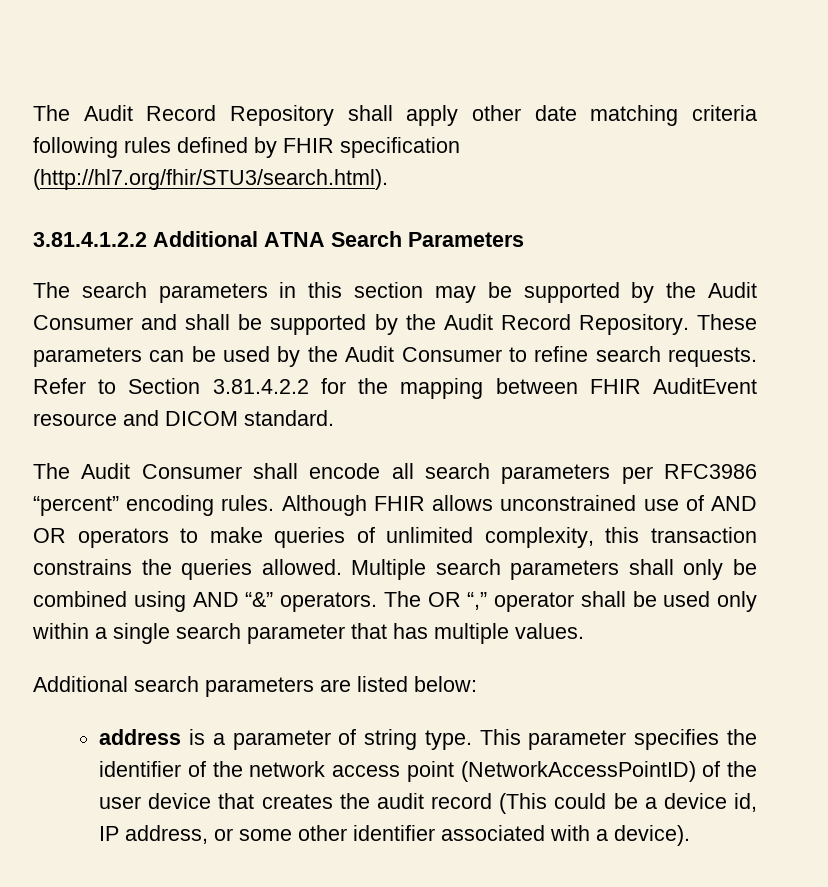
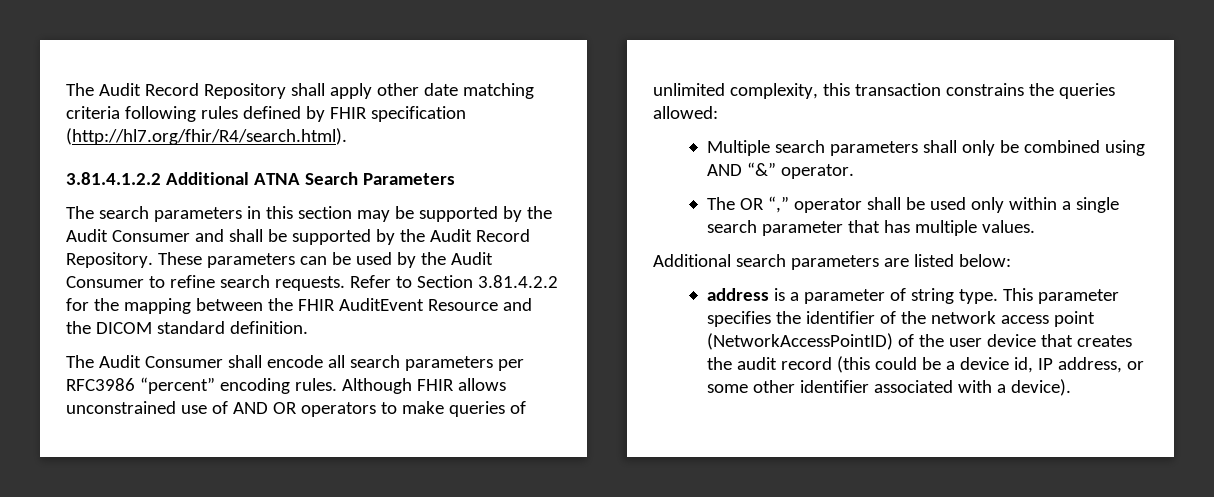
[33,169,388,190] (http://hl7.org/fhir/STU3/search.html). -> [66,128,347,145] (http://hl7.org/fhir/R4/search.html).
(578, 386) none -> [267,298,293,311] the
[33,410,334,426] resource and DICOM standard. -> [427,298,532,311] [66,321,308,334] Resource and the DICOM standard definition.
[261,559,342,575] allowed. -> [653,106,718,119] allowed: //
[280,592,377,612] operators. -> [781,164,855,179] operator. //
[499,793,548,814] (This -> [837,356,871,373] (this

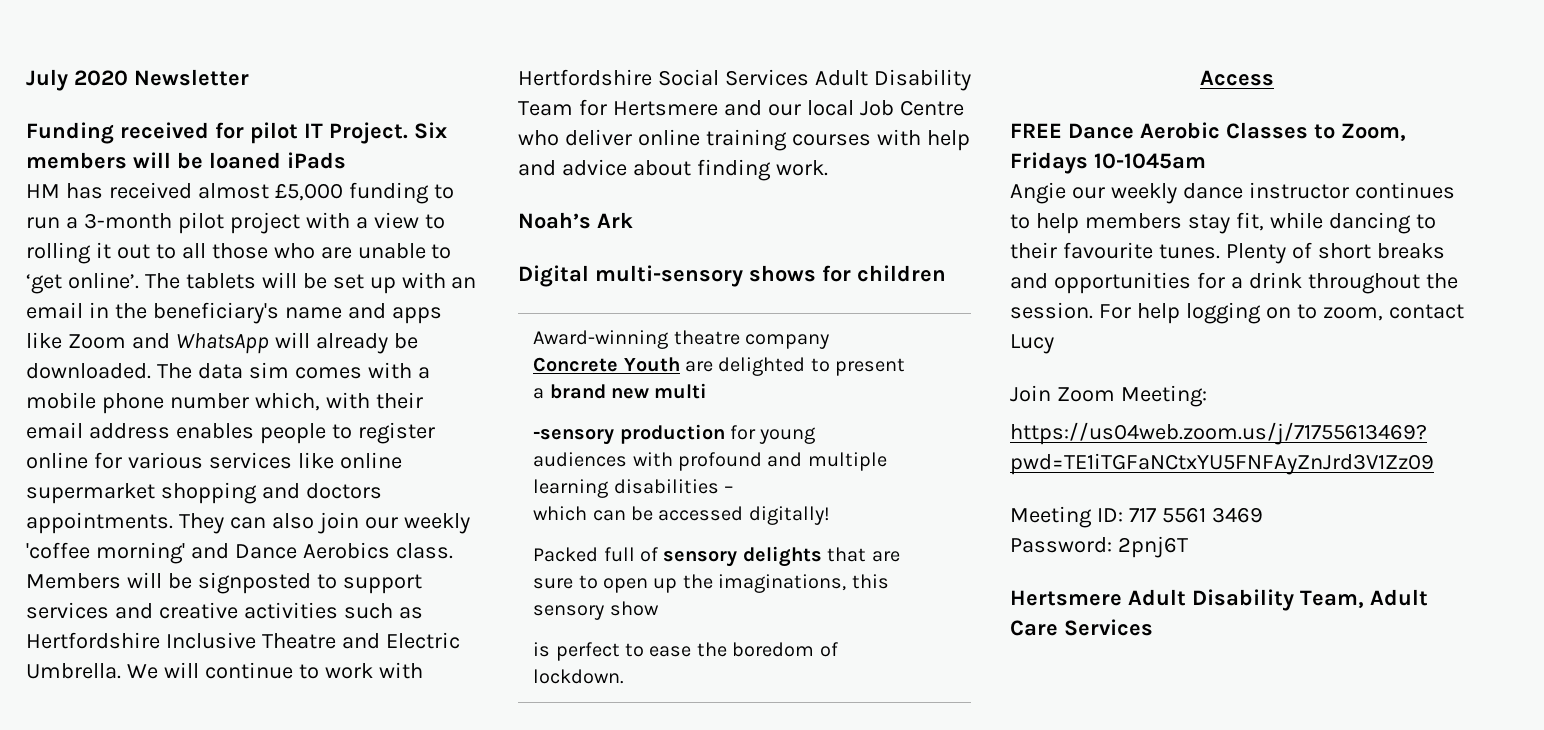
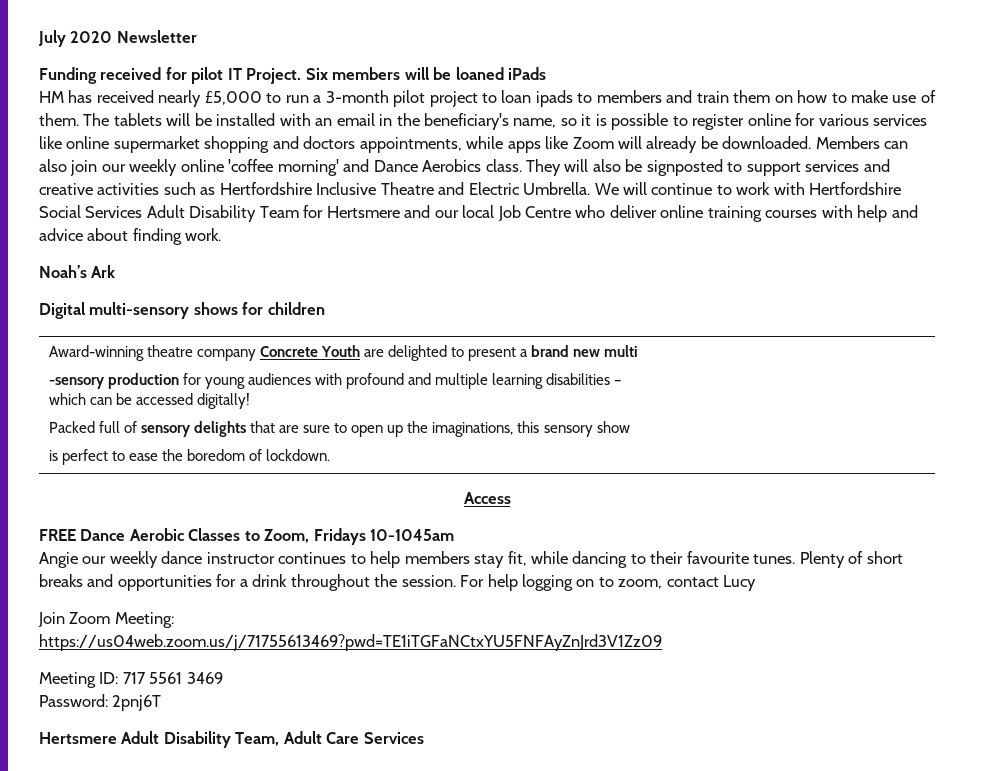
[197,182,429,204] almost £5,000 funding -> [158,90,262,107] nearly £5,000
[305,212,445,229] [26,242,452,264] [26,272,139,294] with a view to rolling it out to all those who are unable to ‘get online’. -> [482,90,936,107] [39,113,79,126] to loan ipads to members and train them on how to make use of them.
[332,274,396,294] set up -> [216,113,276,126] installed
[284,303,442,324] [26,332,418,354] [26,362,430,379] [26,392,423,414] [26,422,326,444] name and apps like Zoom and WhatsApp will already be downloaded. The data sim comes with a mobile phone number which, with their email address enables people -> [513,113,669,130] name, so it is possible
[26,512,224,534] appointments. They -> [359,136,880,153] appointments, while apps like Zoom will already be downloaded. Members
(470, 523) none -> [180,159,224,172] online
[26,572,162,589] Members will -> [526,159,621,176] They will also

#####

What you need to do >>
Using the data above, count the lines where "They" appears. Reply with the number only.

Written response >>
2